Telemann I know more about than Graupner. Telemann was a child prodigy, and although his father urged him to go into law, he refused to do this. His chamber music is splendid, as is his vocal music but some, for whatever reason, find Telemann…boring. Perhaps I am biased but no Baroque music is boring to me.
Telemann knew Bach and Handel, being the godfather of one of the sons of Bach, but with Handel who lived in England he exchanged many letters. More on Telemann’s music, though–he was highly inventive and prolific, writing music for odd instruments, such as double-bass or only solo recorder. Surely these twelve solo fantasies will be uplifting to you! He also wrote a concerto imitating the noises of frogs; such creations were not unheard of– Biber too wrote such programmatic music.
Another very important German composer was Johann Joseph Fux, who compiled a very important text in terms of music theory which was mind-boggling at the time (I think?): Gradus ad Parnassum. Fux was a composer and theorist, as was Johann Mattheson. You see, music in those days was considered a science (or some folks thought that it should be a science, like arithimatic and nature) and it helped if such a form of creativity could be described and presented in an understandable manner. Rules and guidelines would be implemented in order to make music good and acceptable (I think that might be the proper word). I, of course, dislike rules and guidelines, and it’s obvious from listening to my music that I have not read the great treatise by Fux.
It goes against my beliefs to think that composers didn’t write for the means of expression and communication; how could it be otherwise?

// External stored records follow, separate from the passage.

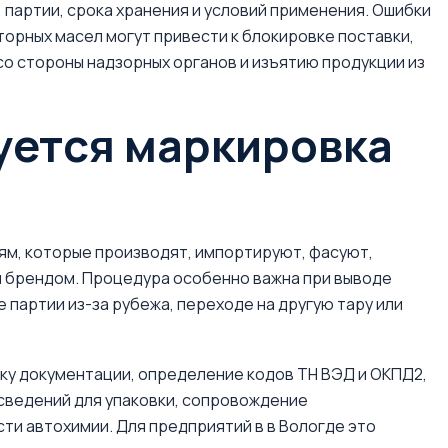
 партии, срока хранения и условий применения. Ошибки
орных масел могут привести к блокировке поставки,
со стороны надзорных органов и изъятию продукции из
уется маркировка
ям, которые производят, импортируют, фасуют,
 брендом. Процедура особенно важна при выводе
 партии из-за рубежа, переходе на другую тару или
ку документации, определение кодов ТН ВЭД и ОКПД2,
сведений для упаковки, сопровождение
и автохимии. Для предприятий в в Вологде это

Of course one can write within proper guidelines, and use the tools of expression to make your music expressive. Perhaps then this is my dilemma; I don’t see how beautiful music can be borne of anything other than the composer’s personal life, mood, or thoughts.
While not born in Germany, Czech composer Jan-Dismas Zelenka was the top composer in Germany who rivaled Bach at counterpoint; Bach himself is said to have admired his music deeply–and if Bach liked, you know they had to be good! I’m not certain if Zelenka was trying to imitate Bach; composers wrote what they were familiar with, after all, as is such the nature of things. This expressive and hurried music is beautiful, for example. Not much is known of Zelenka as a person; few or no portraits exist and he had no family.
This joyful music cannot compete with Bach, I think; but so too does this instrumental music express much. But I find music in the minor key to be more lovely, heartfelt, and achieving more expressive possibilities than major. Zelenka was prolific and productive, and that’s a fact!
I have spent, at this point, many days in the writing of this massive post–it’s taken me maybe a week to write this much! Not every day but sporadically. I’m not sure that I mentioned every composer in my writing here, so my apologies. I’m grateful to you all for reading my ramblings, and I appreciate you for taking the time to read all of this! No one but an insane person could write this much about Baroque music in their free time, but here I am. I commend you all if you’ve made it here, to the end. Thank you all for your support! I hope you enjoy more writings to come.
Until later, best wishes to you all!